### Stated problem
Swap "Show me where" for "Indicate where" everywhere it occurs in the data below and reproduce the data with no other changes. Leave the pictures out of your answer.

[BEGIN Raw records]

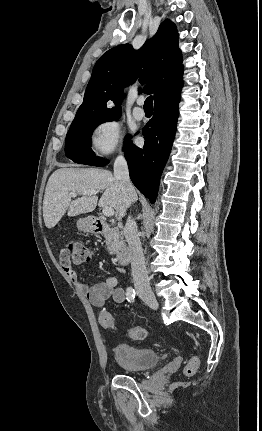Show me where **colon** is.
<instances>
[{
	"label": "colon",
	"instance_id": "5ec220e1",
	"mask_svg": "<svg viewBox=\"0 0 262 431\" xmlns=\"http://www.w3.org/2000/svg\"><path fill=\"white\" fill-rule=\"evenodd\" d=\"M93 255L91 247L80 242L72 241L65 245L62 253V261L66 263L81 264L90 261ZM99 323L103 329L111 330L115 326L114 318L106 311L99 314ZM128 337L132 340L141 341L146 339L147 331L140 326H132L128 329ZM200 364V358L194 354L190 356L184 367V374L192 376L196 373Z\"/></svg>",
	"mask_w": 262,
	"mask_h": 431
}]
</instances>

[END Raw records]

### Written response
Indicate where **colon** is.
<instances>
[{
	"label": "colon",
	"instance_id": "5ec220e1",
	"mask_svg": "<svg viewBox=\"0 0 262 431\" xmlns=\"http://www.w3.org/2000/svg\"><path fill=\"white\" fill-rule=\"evenodd\" d=\"M93 255L91 247L80 242L72 241L65 245L62 253V261L66 263L81 264L90 261ZM99 323L103 329L111 330L115 326L114 318L106 311L99 314ZM128 337L132 340L141 341L146 339L147 331L140 326H132L128 329ZM200 364V358L194 354L190 356L184 367V374L192 376L196 373Z\"/></svg>",
	"mask_w": 262,
	"mask_h": 431
}]
</instances>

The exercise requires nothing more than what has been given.